La Ville de Montréal poursuit deux ingénieurs qui auraient aidé l'entrepreneur Lino Zambito à facturer 300 000$ en faux extras. La métropole estime que Marc Dagenais et Éric Fortier ont permis à Infrabec de gonfler indûment la facture d'un important chantier en 2005.

En juin, la métropole a intenté une poursuite de 300 000$ contre Lino Zambito et Michel Lalonde, président de la firme de génie Génius. La Ville tente ainsi de récupérer les fausses dépenses que l'entrepreneur en construction a reconnu avoir empochées, devant la commission Charbonneau, lors de la construction d'un égout dans la rue Sherbrooke. Le témoin avait affirmé que cet argent devait aller à l'ex-directeur général de la Ville, Robert Abdallah.

Voici que Montréal a décidé d'ajouter à sa poursuite deux ingénieurs qui auraient permis le paiement de ces faux extras. Marc Dagenais travaillait à l'époque pour Infrabec. Lors de son témoignage devant la Commission, Lino Zambito a indiqué que son ingénieur était au courant concernant un faux extra qu'il comptait réclamer. «Il était au courant que l'ingénieur devait nous passer un 500 000$ dessus», a-t-il reconnu. Montréal avait finalement accepté de payer 300 000$.

Éric Fortier était quant à lui ingénieur chez Génius, responsable de la surveillance du chantier d'Infrabec. C'est lui qui aurait recommandé à la Ville de payer une partie des extras réclamés par Infrabec, selon un document présenté à la Commission.

«L'entente de paiement entre Lino Zambito, Michel Lalonde et Génius nécessitait la participation des chargés de projet d'Infrabec et de Génius», explique la Ville dans un document pour justifier ses démarches judiciaires.

Sans dévoiler les informations dont elle dispose pour étayer sa poursuite, Montréal précise que «les fausses dépenses supplémentaires étaient d'abord négociées et intégrées par messieurs Dagenais et Fortier dans les décomptes éventuellement soumis à la Ville pour paiements. C'est sur la base de ces décomptes artificiellement gonflés que la Ville faisait un paiement qui, sans qu'elle le sache, incluait des sommes auxquelles Infrabec n'avait pas droit».

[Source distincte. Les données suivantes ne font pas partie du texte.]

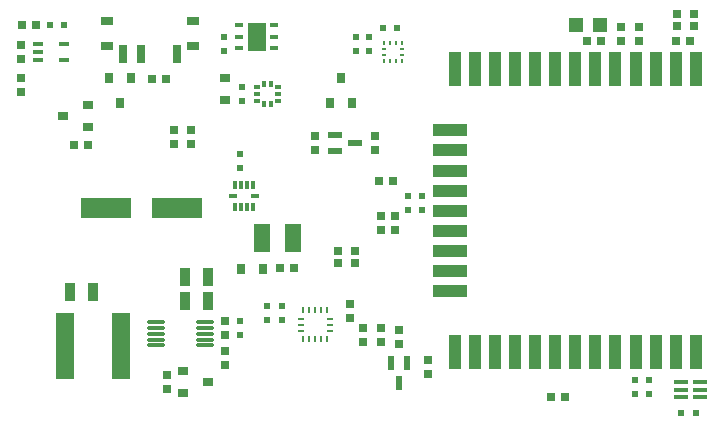
<source format=gtp>
%FSLAX23Y23*%
%MOIN*%
G70*
G01*
G75*
G04 Layer_Color=8421504*
%ADD10R,0.026X0.030*%
%ADD11R,0.030X0.026*%
%ADD12R,0.031X0.028*%
%ADD13R,0.039X0.031*%
%ADD14R,0.028X0.059*%
%ADD15R,0.012X0.020*%
%ADD16R,0.020X0.012*%
%ADD17R,0.051X0.022*%
%ADD18R,0.024X0.024*%
%ADD19R,0.118X0.039*%
%ADD20R,0.039X0.118*%
%ADD21R,0.010X0.020*%
%ADD22R,0.020X0.010*%
%ADD23R,0.010X0.013*%
%ADD24R,0.013X0.010*%
%ADD25O,0.065X0.012*%
%ADD26R,0.037X0.018*%
%ADD27R,0.035X0.031*%
%ADD28R,0.031X0.035*%
%ADD29R,0.063X0.224*%
%ADD30R,0.024X0.024*%
%ADD31R,0.035X0.026*%
%ADD32R,0.026X0.035*%
%ADD33R,0.033X0.059*%
%ADD34R,0.169X0.065*%
%ADD35R,0.053X0.094*%
%ADD36R,0.028X0.018*%
%ADD37R,0.063X0.098*%
%ADD38R,0.012X0.031*%
%ADD39R,0.031X0.012*%
%ADD40R,0.047X0.047*%
%ADD41R,0.051X0.016*%
%ADD42R,0.022X0.051*%
%ADD43C,0.010*%
%ADD44C,0.030*%
%ADD45C,0.015*%
%ADD46C,0.020*%
%ADD47C,0.040*%
%ADD48C,0.011*%
%ADD49C,0.008*%
%ADD50C,0.125*%
%ADD51C,0.118*%
%ADD52C,0.059*%
%ADD53R,0.059X0.059*%
%ADD54C,0.025*%
%ADD55C,0.010*%
%ADD56C,0.004*%
%ADD57C,0.001*%
%ADD58C,0.008*%
%ADD59C,0.006*%
D10*
X135Y-63D02*
D03*
Y-17D02*
D03*
X90Y-63D02*
D03*
Y-17D02*
D03*
X150Y-397D02*
D03*
Y-443D02*
D03*
X-545Y222D02*
D03*
Y268D02*
D03*
X-600D02*
D03*
Y222D02*
D03*
X90Y-392D02*
D03*
Y-438D02*
D03*
X-15Y-312D02*
D03*
Y-358D02*
D03*
X70Y248D02*
D03*
Y202D02*
D03*
X-130Y248D02*
D03*
Y202D02*
D03*
X-430Y-467D02*
D03*
Y-513D02*
D03*
Y-413D02*
D03*
Y-367D02*
D03*
X-1110Y553D02*
D03*
Y507D02*
D03*
Y443D02*
D03*
Y397D02*
D03*
X30Y-392D02*
D03*
Y-438D02*
D03*
X890Y567D02*
D03*
Y613D02*
D03*
X-625Y-547D02*
D03*
Y-593D02*
D03*
X950Y613D02*
D03*
Y567D02*
D03*
X245Y-497D02*
D03*
Y-543D02*
D03*
D11*
X82Y100D02*
D03*
X128D02*
D03*
X-627Y440D02*
D03*
X-673D02*
D03*
X1072Y565D02*
D03*
X1118D02*
D03*
X-248Y-190D02*
D03*
X-202D02*
D03*
X-1062Y620D02*
D03*
X-1108D02*
D03*
X-933Y220D02*
D03*
X-887D02*
D03*
X777Y565D02*
D03*
X823D02*
D03*
X657Y-620D02*
D03*
X703D02*
D03*
D12*
X-53Y-175D02*
D03*
X3D02*
D03*
Y-135D02*
D03*
X-53D02*
D03*
X1133Y655D02*
D03*
X1077D02*
D03*
Y615D02*
D03*
X1133D02*
D03*
D13*
X-536Y549D02*
D03*
Y631D02*
D03*
X-824Y549D02*
D03*
Y631D02*
D03*
D14*
X-591Y521D02*
D03*
X-710D02*
D03*
X-769D02*
D03*
D15*
X-277Y355D02*
D03*
X-301D02*
D03*
Y424D02*
D03*
X-277D02*
D03*
D16*
X-323Y366D02*
D03*
Y389D02*
D03*
Y413D02*
D03*
X-255D02*
D03*
Y389D02*
D03*
Y366D02*
D03*
D17*
X3Y225D02*
D03*
X-63Y199D02*
D03*
Y251D02*
D03*
D18*
X936Y-610D02*
D03*
X984D02*
D03*
X96Y609D02*
D03*
X144D02*
D03*
X-966Y620D02*
D03*
X-1014D02*
D03*
X936Y-565D02*
D03*
X984D02*
D03*
X1139Y-675D02*
D03*
X1091D02*
D03*
D19*
X320Y-268D02*
D03*
Y-201D02*
D03*
Y-134D02*
D03*
Y-67D02*
D03*
Y0D02*
D03*
Y67D02*
D03*
Y134D02*
D03*
Y201D02*
D03*
Y268D02*
D03*
D20*
X335Y472D02*
D03*
X402D02*
D03*
X469D02*
D03*
X536D02*
D03*
X603D02*
D03*
X670D02*
D03*
X737D02*
D03*
X804D02*
D03*
X871D02*
D03*
X938D02*
D03*
X1005D02*
D03*
X1072D02*
D03*
X1139D02*
D03*
Y-472D02*
D03*
X1072D02*
D03*
X1005D02*
D03*
X938D02*
D03*
X871D02*
D03*
X804D02*
D03*
X737D02*
D03*
X670D02*
D03*
X603D02*
D03*
X536D02*
D03*
X469D02*
D03*
X402D02*
D03*
X335D02*
D03*
D21*
X-169Y-428D02*
D03*
X-150D02*
D03*
X-130D02*
D03*
X-110D02*
D03*
X-91D02*
D03*
Y-332D02*
D03*
X-110D02*
D03*
X-130D02*
D03*
X-150D02*
D03*
X-169D02*
D03*
D22*
X-82Y-400D02*
D03*
Y-380D02*
D03*
Y-360D02*
D03*
X-178Y-360D02*
D03*
Y-380D02*
D03*
Y-400D02*
D03*
D23*
X160Y559D02*
D03*
X140D02*
D03*
X120D02*
D03*
X100D02*
D03*
Y498D02*
D03*
X120D02*
D03*
X140D02*
D03*
X160D02*
D03*
D24*
X99Y538D02*
D03*
Y519D02*
D03*
X161D02*
D03*
Y538D02*
D03*
D25*
X-498Y-449D02*
D03*
Y-430D02*
D03*
Y-410D02*
D03*
Y-390D02*
D03*
Y-371D02*
D03*
X-662Y-449D02*
D03*
Y-430D02*
D03*
Y-410D02*
D03*
Y-390D02*
D03*
Y-371D02*
D03*
D26*
X-967Y556D02*
D03*
Y504D02*
D03*
X-1053D02*
D03*
Y530D02*
D03*
Y556D02*
D03*
D27*
X-572Y-533D02*
D03*
Y-607D02*
D03*
X-488Y-570D02*
D03*
X-886Y278D02*
D03*
Y352D02*
D03*
X-971Y315D02*
D03*
D28*
X-743Y442D02*
D03*
X-817D02*
D03*
X-780Y358D02*
D03*
X-45Y442D02*
D03*
X-8Y358D02*
D03*
X-82D02*
D03*
D29*
X-777Y-450D02*
D03*
X-963D02*
D03*
D30*
X-435Y579D02*
D03*
Y531D02*
D03*
X-375Y366D02*
D03*
Y414D02*
D03*
X-240Y-364D02*
D03*
Y-316D02*
D03*
X-290Y-364D02*
D03*
Y-316D02*
D03*
X50Y531D02*
D03*
Y579D02*
D03*
X5Y531D02*
D03*
Y579D02*
D03*
X-380Y141D02*
D03*
Y189D02*
D03*
Y-366D02*
D03*
Y-414D02*
D03*
X225Y49D02*
D03*
Y1D02*
D03*
X180Y49D02*
D03*
Y1D02*
D03*
D31*
X-430Y369D02*
D03*
Y441D02*
D03*
D32*
X-304Y-195D02*
D03*
X-376D02*
D03*
D33*
X-487Y-300D02*
D03*
X-563D02*
D03*
X-487Y-220D02*
D03*
X-563D02*
D03*
X-948Y-270D02*
D03*
X-872D02*
D03*
D34*
X-828Y10D02*
D03*
X-592D02*
D03*
D35*
X-307Y-92D02*
D03*
X-203D02*
D03*
D36*
X-266Y541D02*
D03*
Y580D02*
D03*
Y619D02*
D03*
X-384D02*
D03*
Y580D02*
D03*
Y541D02*
D03*
D37*
X-325Y580D02*
D03*
D38*
X-336Y87D02*
D03*
X-356D02*
D03*
X-376D02*
D03*
X-396D02*
D03*
Y13D02*
D03*
X-376D02*
D03*
X-356D02*
D03*
X-336D02*
D03*
D39*
X-403Y50D02*
D03*
X-329D02*
D03*
D40*
X821Y620D02*
D03*
X739D02*
D03*
D41*
X1089Y-571D02*
D03*
Y-622D02*
D03*
Y-597D02*
D03*
X1152D02*
D03*
Y-622D02*
D03*
Y-571D02*
D03*
D42*
X150Y-573D02*
D03*
X124Y-507D02*
D03*
X176D02*
D03*
M02*

</source>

Rappelons que ce faux extra devait servir à couvrir le coût supplémentaire pour utiliser des tuyaux de béton armé de la firme Tremca. Lino Zambito a affirmé que le directeur général de Montréal de l'époque avait insisté pour qu'Infrabec utilise ce produit, plus cher. Selon lui, Robert Abdallah devait empocher 300 000$ grâce à ce changement.

Ingénieurs peu connus

Outre son rôle sur le chantier d'Infrabec, très peu d'informations ont circulé à la Commission sur l'ingénieur Éric Fortier. Lino Zambito a toutefois été plus loquace sur son ancien employé, Marc Dagenais. Il a notamment affirmé que, comme ses autres ingénieurs, il participait aux factures de complaisance servant à justifier de faux extras.

Il a aussi indiqué qu'il était au courant pour la collusion entre les entreprises de construction. «C'est sûr qu'à force de demander de rentrer un prix, ils voyaient qu'on ne mettait pas de temps et d'effort sur la soumission; il est venu le moment où [...] ils ont compris de la façon que ça fonctionnait et, oui, ils étaient au courant de ce qui se passait.»

Lino Zambito a aussi indiqué que son ingénieur lui a servi de prête-nom pour des dons de 3800$ au Parti libéral du Québec et de 500$ au Parti québécois.